Chatibsadeh bestritt jedoch Spekulationen, dass die Wiederaufnahme der Atomgespräche ins Stocken geraten sei. Auf die Differenzen ging er nicht ein. Er kritisierte lediglich erneut die USA, die seinen Worten nach Sanktionen, das internationale Wirtschaftssystem und den Dollar als Kriegswaffen einsetzen würden. Der Iran habe zwar keine Vorbedingungen für die Atomverhandlungen, erwarte von US-Präsident Joe Biden jedoch, dass er bei dem Thema anders handele als sein Vorgänger Donald Trump.

Die im April wiederaufgenommenen Verhandlungen über die Wiederherstellung des Wiener Abkommens wurden nach der Präsidentenwahl im Juni und dem Regierungswechsel in Teheran unterbrochen. China, Deutschland, Frankreich, Großbritannien und Russland bemühen sich um die Rückkehr der USA zu dem Abkommen. Der Iran soll zudem technische Verpflichtungen eingehen.
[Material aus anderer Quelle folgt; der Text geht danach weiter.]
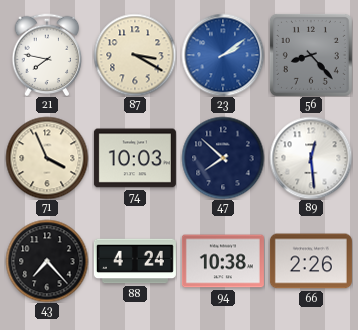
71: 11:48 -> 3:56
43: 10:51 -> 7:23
Der Wiener Deal sollte den Bau iranischer Atomwaffen verhindern; im Gegenzug sollten die Sanktionen gegen den Iran aufgehoben werden. Der damalige US-Präsident Trump hatte die Vereinbarung 2018 aufgekündigt und Wirtschaftssanktionen gegen den Iran erneuert. Die Sanktionen sind mitverantwortlich für die die bislang schlimmste Wirtschaftskrise des Landes. Als Reaktion auf die US-Sanktionen begann Teheran 2019, die ihm im Abkommen auferlegten technischen Beschränkungen zu überschreiten. Unter anderem erhöhte das Land die Urananreicherung von den erlaubten 3,67 auf 60 Prozent.